At first we think it’s
simple racism, since all this is happening in the South (Esmé was born in
Shreveport, Louisiana and her mom moved them to her own original home town,
Joplin, Missouri, after she and Esmé’s dad broke up), but as we see events from
Esmé’s point of view and learn that she doesn’t really need the wheelchair —
she can get up and walk perfectly normally any time she wishes and can get away
with it — it dawns on us that what’s really going on here is the awkwardly
named mental illness “Munchhausen Syndrome by Proxy,” in which a person causes
another person harm and then comes along to “help” them out of it. It’s usually
been dramatized in characters who are both arsonists and firefighters who get
off on putting out the fires they themselves set, but in this case it’s a woman
deliberately making her daughter sick, forcing her into a wheelchair and giving
her powerful drugs, so she can pose as a concerned caregiver without whom the
daughter would be helpless. The plot proceeds as Scott takes an interest in
Esmé that’s both romantic and carnal — he plays up to her fantasies of the
prince who will rescue her from the wicked mom — and reaches a climax one night
in which Scott arrives to take Esmé out of the house, mom tries to stop them
with a gun, Esmé flees the room and Scott and Camile have a struggle which ends
up with mom dead. (We don’t like Esmé for running instead of helping either her boyfriend or her mom, but we understand it even
though it’s possible that had Esmé stayed and witnessed the struggle, Scott
could have won an acquittal on grounds of self-defense.) Scott and Esmé have a
beautiful but troubled idyll as they flee in Scott’s red car, and there’s a
remarkable scene in which Scott and Esmé are skin-diving in a motel pool at
night in a driving rainstorm when they witness red and blue lights shining down
on them into the pool. The lights, of course, are those of the cars being
driven by the police there to arrest them for Camile’s murder. In the
denouement, Esmé is visited by a public defender who tells her that if she
pleads guilty she can get a reduced sentence (though it’s not clear from what
we’ve seen that Esmé knew in advance that Scott would kill her mom, and if she
didn’t one would think she’d be in the clear legally), and when Esmé protests
that she’s only 17 and therefore shouldn’t be put in adult jeopardy, the
attorney tells her that she’s really 21 and her age was just one more thing her
mom lied to her about.
The one good thing that happens to Esmé at the end is
she reunites with her biological father Travis (Tate Donovan), whom mom had
told her was an abusive monster but who turns out to be sensitive and caring,
and he makes it clear that when she’s released Esmé will be welcomed into his
family along with his second wife and the two daughters he’s had with her. Love
You to Death is a triumph on every level:
sensitively directed, effectively written and well acted not only by Harden
(which we’d expect) but by Skaggs and Brennan Keel Cook as her morally
ambiguous boyfriend — though enough scenes take place in supermarkets watching
this movie would have been as much a busman’s holiday for Charles as it was for
me! It was interesting to hear the comments from Harden and Skaggs, including
Skaggs recalling that Harden was genuinely sensitive and helpful to her — the
opposite of their characters’ relationship in the film — and that Skaggs had to
wear a cap to make her look bald for 15 of the 18 days she worked on the movie.
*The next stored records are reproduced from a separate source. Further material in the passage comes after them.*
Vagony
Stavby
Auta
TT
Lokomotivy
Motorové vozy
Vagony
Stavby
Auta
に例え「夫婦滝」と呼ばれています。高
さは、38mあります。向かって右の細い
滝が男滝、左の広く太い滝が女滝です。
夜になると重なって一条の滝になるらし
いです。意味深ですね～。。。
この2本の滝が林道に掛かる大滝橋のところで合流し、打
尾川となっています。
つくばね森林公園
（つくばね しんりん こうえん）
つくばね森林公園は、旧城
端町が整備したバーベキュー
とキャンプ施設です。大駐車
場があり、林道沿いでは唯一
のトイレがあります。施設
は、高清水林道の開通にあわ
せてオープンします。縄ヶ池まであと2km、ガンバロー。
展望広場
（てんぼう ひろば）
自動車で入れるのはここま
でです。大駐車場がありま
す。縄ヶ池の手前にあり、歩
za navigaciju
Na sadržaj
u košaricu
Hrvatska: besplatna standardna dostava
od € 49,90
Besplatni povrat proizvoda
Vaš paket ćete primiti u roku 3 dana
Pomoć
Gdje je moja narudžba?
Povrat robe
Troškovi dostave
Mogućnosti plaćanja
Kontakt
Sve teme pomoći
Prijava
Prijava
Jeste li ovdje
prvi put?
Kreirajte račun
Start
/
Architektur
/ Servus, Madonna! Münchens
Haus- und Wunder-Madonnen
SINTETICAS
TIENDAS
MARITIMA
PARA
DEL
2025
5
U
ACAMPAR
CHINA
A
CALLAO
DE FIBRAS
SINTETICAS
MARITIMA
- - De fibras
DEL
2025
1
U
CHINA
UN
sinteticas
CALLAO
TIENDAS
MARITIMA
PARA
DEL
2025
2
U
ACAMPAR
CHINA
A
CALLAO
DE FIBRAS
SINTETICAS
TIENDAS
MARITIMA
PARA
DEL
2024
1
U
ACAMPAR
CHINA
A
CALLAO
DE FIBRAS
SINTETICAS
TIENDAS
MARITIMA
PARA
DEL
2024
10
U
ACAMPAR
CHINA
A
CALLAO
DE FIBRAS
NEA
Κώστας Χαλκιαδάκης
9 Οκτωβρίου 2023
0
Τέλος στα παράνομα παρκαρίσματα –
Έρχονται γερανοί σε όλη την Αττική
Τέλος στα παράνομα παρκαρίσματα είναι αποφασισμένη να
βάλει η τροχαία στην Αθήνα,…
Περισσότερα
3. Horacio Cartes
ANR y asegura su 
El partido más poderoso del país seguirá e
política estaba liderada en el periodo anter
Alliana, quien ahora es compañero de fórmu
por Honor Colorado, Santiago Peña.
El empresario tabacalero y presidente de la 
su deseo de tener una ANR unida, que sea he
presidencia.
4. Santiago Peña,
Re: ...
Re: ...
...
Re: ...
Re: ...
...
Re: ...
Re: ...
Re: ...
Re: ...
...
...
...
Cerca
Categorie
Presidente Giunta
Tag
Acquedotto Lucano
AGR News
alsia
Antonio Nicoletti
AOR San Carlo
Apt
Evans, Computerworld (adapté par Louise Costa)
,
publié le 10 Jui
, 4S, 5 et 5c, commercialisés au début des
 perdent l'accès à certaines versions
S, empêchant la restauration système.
(The cap is totally convincing, though it’s possible they used some sort of CGI
to blend it more perfectly to Skaggs’ real head than it would have looked on
its own — and it did save Skaggs
the trouble and aggravation of having to shave her head for real.) The only
problem with Love You to Death
was that it was so profoundly moving and disturbing it was almost a relief to
return to the standard Lifetime fare afterwards!